El mismo Gobernador Lemery dispuso, con fecha 25 de agosto del mismo año, á propuesta de la Academia de Buenas Letras, que para impulsar la instrucción de las niñas se autorizara en los pueblos á las señoras con aptitudes para la enseñanza, á que pudieran abrir sus escuelas para la enseñanza de costura, bordado, lectura y doctrina cristiana, aunque dichas señoras no tuvieran título de maestras; con la obligación de contratar un profesor que enseñara á las niñas las demás materias de la instrucción pública.

El mismo mes y año la Academia disponía, deseosa de impulsar la instrucción primaria y con el fin de estimular á la juventud á que concurriera á las escuelas, que además de los premios establecidos en el Reglamento de exámenes, publicado en la Gaceta Oficial del 4 de diciembre de 1852, se establecieran otros, más pequeños, para los alumnos que dieran pruebas de su aprovechamiento en las materias que estudiaran. Además estableció un premio para el alumno más aventajado en cada materia, de las que componen el ramo de instrucción primaria, en cuya competencia podían entrar á disputarselo todas las secciones que la compusieran, teniendo en cuenta para la adjudicación, así del premio como del accesit, el grado de aprovechamiento comparativamente con las demás, el tiempo de escuela, la continua asistencia y la conducta escolar que hubiere observado el candidato, siendo el informe y voto del profesor uno de los requisitos indispensables para proceder con el mejor acierto en este asunto.

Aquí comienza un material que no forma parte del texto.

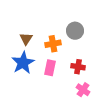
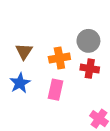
blue star: (23, 63) -> (20, 83), size x0.7
red cross: (78, 67) -> (90, 69), moved

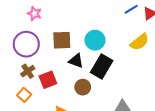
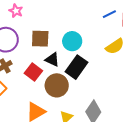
red square: (48, 80) -> (33, 72), moved, turned -36
brown circle: (83, 87) -> (57, 85), size x1.5

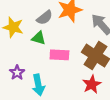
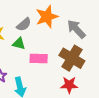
red star: (92, 84) -> (69, 85), turned 30

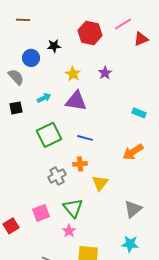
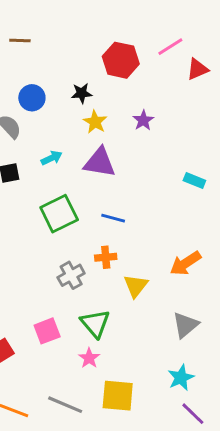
black star: (54, 46) -> (82, 93), moved
orange arrow: (133, 152) -> (185, 263), moved
cyan star: (130, 244) -> (181, 378), turned -30

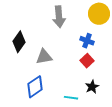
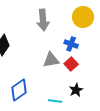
gray triangle: (44, 57) -> (51, 60), moved

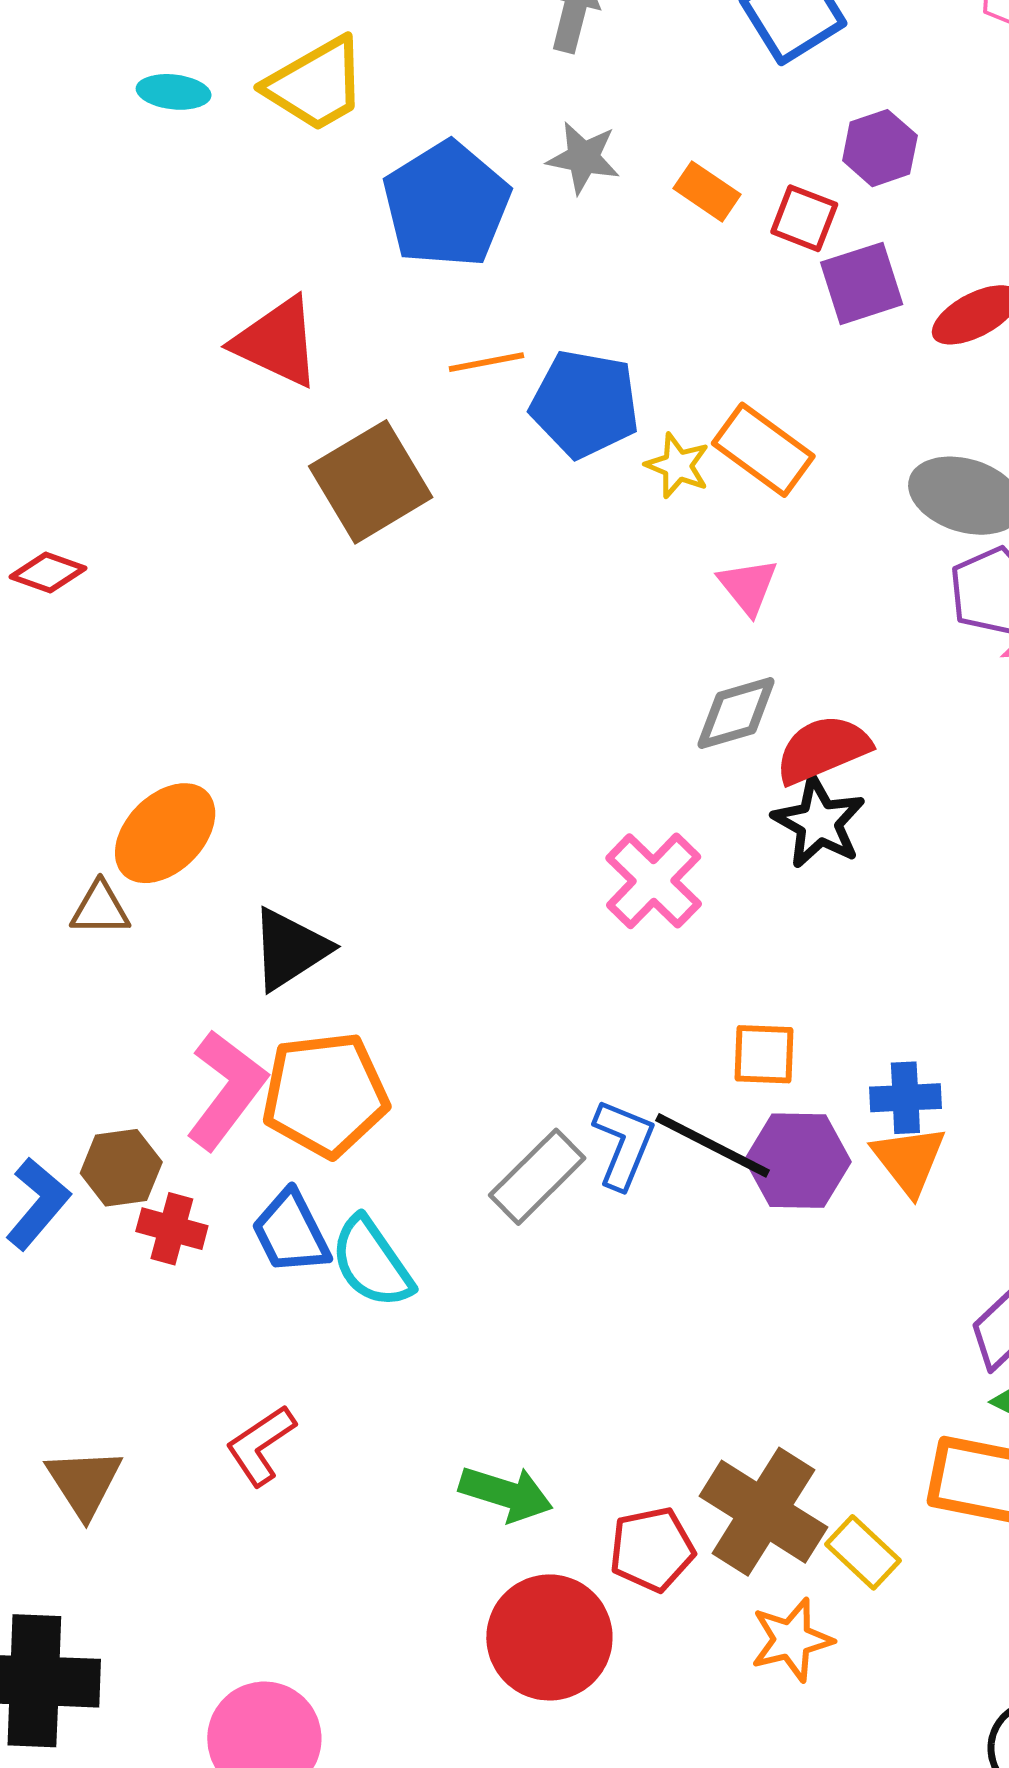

Estas medallas se hicieron traer de Francia por conducto de una casa comercial de la Capital. La de primera clase valía 7 reales macuquinos y la del accésit 4 reales. También se daban prequeñas, de 4 reales y la del accesit de 3 reales. También se daban premios á las escuelas particulares. Costeaban estas medallas fondos municipales de cada pueblo. Cuando había dos ó más alumnos, con igual aptitud para un mismo premio, se procedía ó hacer oposiciones por separado, sufriendo cada uno de ellos, nuevo exámen para depurar la suficiencia y evitar los sorteos entre los escolares más sobresalientes.

Los esfuerzos hechos por don Juan de Mata Aybar, Director de la Academia de Buenas Letras, durante el tiempo que estuvo al frente de esta corporación merecen ser citados con especialidad, pues además de escribir una gramática castellana para el fomento del habla de Castilla en este país, no cesó un solo día de proponer al Gobernador medidas convenientes al adelanto de la instrucción en Puerto Pico. Su gramática fué declarada de texto para las escuelas. Honor á quien honor merece.